Beiderseits der Barrikade

Revolution
in Bayern

Es gibt wohl nur wenige historische Großereignisse, die im Nachhinein von einer derartigen politischen Verzerrung und Entstellung gekennzeichnet sind wie die Bayerische Räterepublik, urteilt Rudolf Stumberger. Er konzentriert sich in seinem neuen Buch auf Akteure, die vor 100 Jahren auf unterschiedlichen Seiten der Barrikade standen.
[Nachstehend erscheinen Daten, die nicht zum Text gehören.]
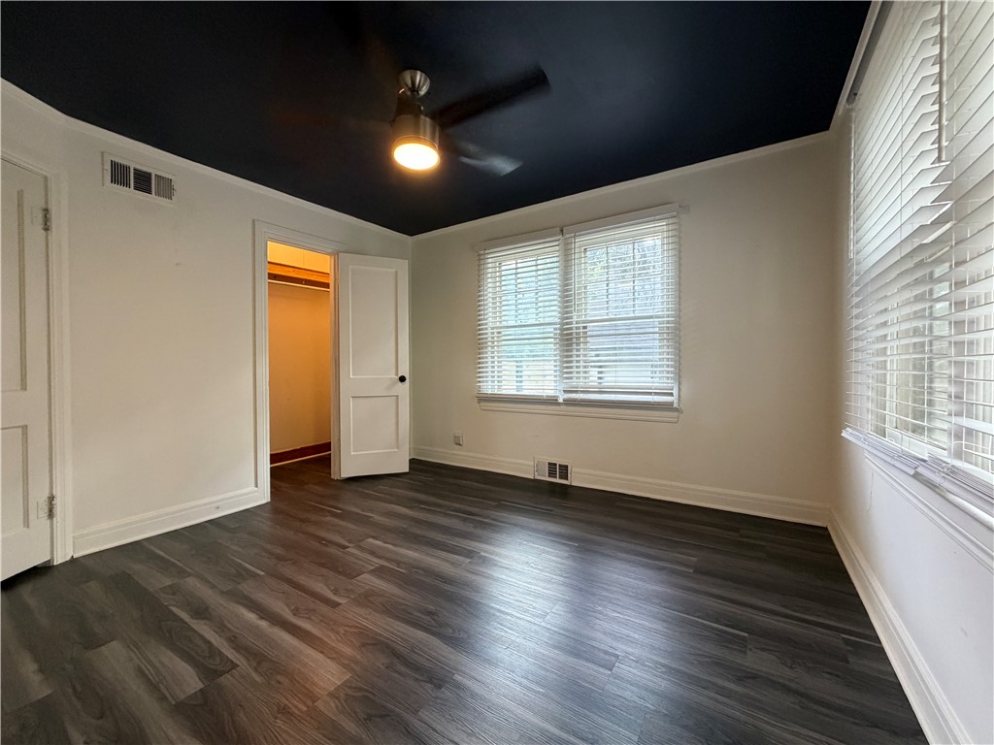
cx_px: 497
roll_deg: +0.1
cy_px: 372
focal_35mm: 14
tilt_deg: +0.1
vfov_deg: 85.7
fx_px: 402
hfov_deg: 102.1
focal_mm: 2.22
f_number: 2.2
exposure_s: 1/60
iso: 320
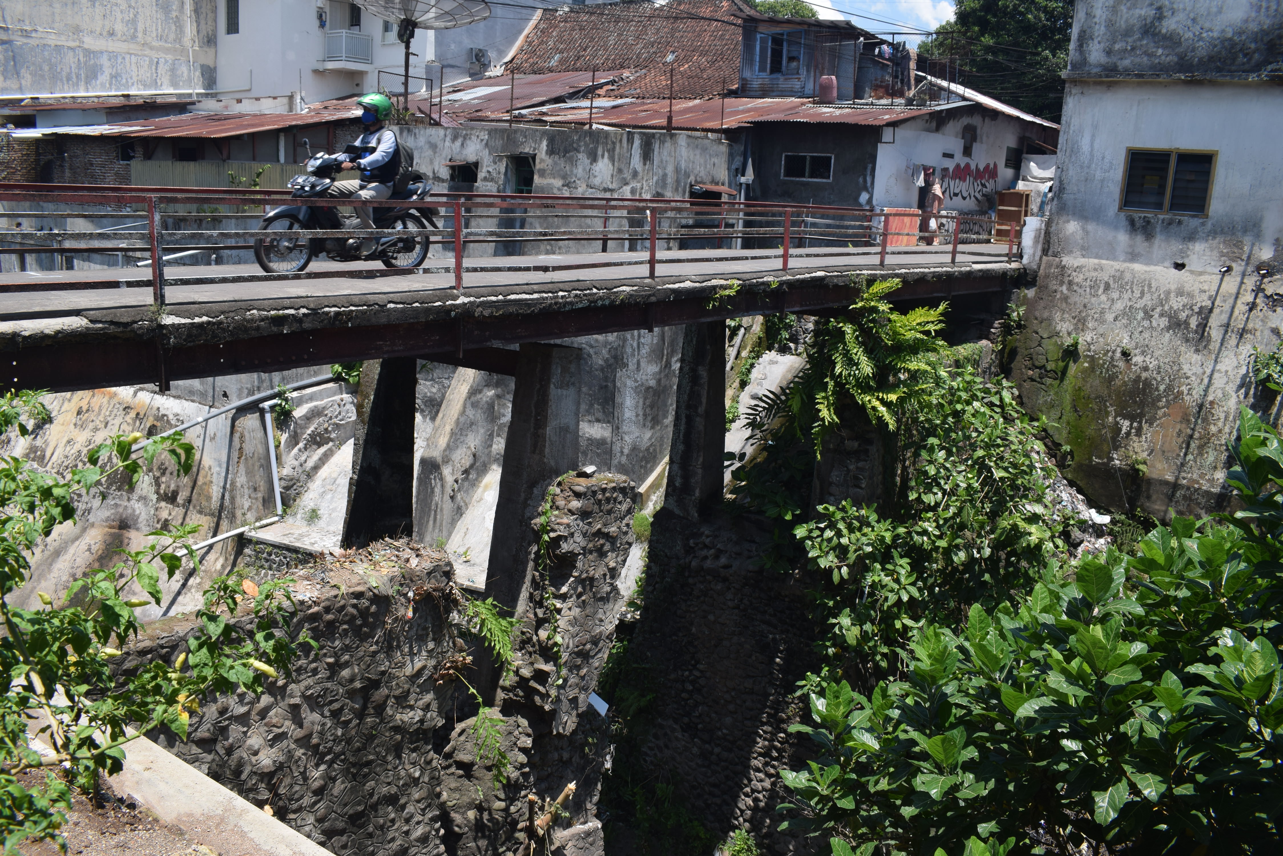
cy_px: 428
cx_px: 642
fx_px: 962
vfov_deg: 48.0
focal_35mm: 27
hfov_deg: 67.4
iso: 200
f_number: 8
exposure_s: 1/320
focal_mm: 18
Ausführlich schildert er die politische Vita des ersten Ministerpräsidenten der bayerischen Republik, Kurt Eisner. In seiner kurzen Regierungszeit versuchte Eisner die unterschiedlichen Parteiflügel zu versöhnen. Es war ihm nicht vergönnt. Von den Rechten von Anbeginn an mit antisemitischer Hetze verfolgt, wurde er am 21. Februar 1919 von einem Mitglied der völkischen Thule-Gesellschaft erschossen. Stumberger erwähnt, dass sich Eisners Frau Else 1940 in Frankreich das Leben nahm, als die deutsche Wehrmacht einmarschierte. Sein Sohn aus erster Ehe wurde 1942 im KZ Buchenwald ermordet. Auch an Eisners Privatsekretär Felix Fechenbach, der dessen Vermächtnis zu wahren suchte, rächten sich die Nazis: Er wurde 1933 von SA-Männern ermordet.
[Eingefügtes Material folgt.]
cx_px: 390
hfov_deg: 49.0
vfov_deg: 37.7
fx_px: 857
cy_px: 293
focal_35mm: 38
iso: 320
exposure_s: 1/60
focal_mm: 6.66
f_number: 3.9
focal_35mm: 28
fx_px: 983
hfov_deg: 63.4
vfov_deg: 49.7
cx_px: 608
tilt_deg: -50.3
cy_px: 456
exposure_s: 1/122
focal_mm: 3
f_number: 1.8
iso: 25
Stumberger stellt auch Eisners Freund, den Anarchisten Gustav Landauer, vor. Dabei spart er nicht mit Kritik am seiner Meinung nach »rückwärtsgewandten Anarchismus«. Er würdigt Landauer als Bildungsreformer und Erneuerer der Künste. Der Schriftsteller wurde nach der Zerschlagung der Bayerischen Räterepublik im Münchener Zuchthaus Stadelheim schwer misshandelt und am 2. Mai 1919 erschossen. Verantwortung dafür trug der rechte Sozialdemokrat Johannes Hoffmann, der als »Noske von Bayern« berüchtigt war. Nachdem er auch die Vollstreckung des Todesurteils gegen den Kommunisten Eugen Leviné am 5. Juni 1919 nicht verhinderte, hatte er selbst in seiner Partei kaum noch Freunde. Hoffmann zog sich aus der Politik zurück, ein Bürgerblock übernahm die Macht und baute Bayern zur rechten Ordnungszelle aus. Mit Oswald Spengler präsentiert Stumberger einen Exponenten der Rechten.
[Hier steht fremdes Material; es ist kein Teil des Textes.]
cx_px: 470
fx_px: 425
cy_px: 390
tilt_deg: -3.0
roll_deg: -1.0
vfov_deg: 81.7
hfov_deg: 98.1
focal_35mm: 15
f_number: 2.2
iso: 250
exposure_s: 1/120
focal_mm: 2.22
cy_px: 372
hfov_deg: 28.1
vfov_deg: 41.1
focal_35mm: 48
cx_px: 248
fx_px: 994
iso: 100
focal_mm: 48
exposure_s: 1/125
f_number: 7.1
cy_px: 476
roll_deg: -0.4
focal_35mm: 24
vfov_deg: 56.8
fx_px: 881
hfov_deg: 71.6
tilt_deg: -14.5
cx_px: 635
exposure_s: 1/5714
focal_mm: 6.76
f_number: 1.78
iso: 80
Das letzte Kapitel ist dem titelgebenden »roten Matrosen« Rudolf Egelhofer gewidmet. Der Kommandeur der bayerischen Roten Armee wurde nach Verhaftung und ebenfalls schweren Misshandlungen am 3. Mai 1919 erschossen. Der Sohn aus einer Arbeiterfamilie zählt zu den »Vergessenen der Geschichte«, zitiert der Autor Walter Benjamin. Über Egelhofer ist wenig bekannt, in Polizeiberichten und Artikeln der bourgeoisen Presse sind nur Verleumdungen zu lesen. »Er galt als Bestie in Menschengestalt.« In der DDR waren Straßen und ein Raketenschnellboot nach Egelhofer benannt. Doch auch dessen Name verschwand nach 1990. In der Bundesrepublik hatte man das von völkischen Kreisen und den Nazis geprägte Negativbild von ihm tradiert. Stumbergers Buch leistet hier einen Beitrag zur dringend notwendigen Korrektur.

Rudolf Stumberger: Das Raubtier und der rote Matrose. Fake News, Orte und Ideologien der Revolution und Räterepublik in München 1918/19. Alibri, 163 S., br., 15 €.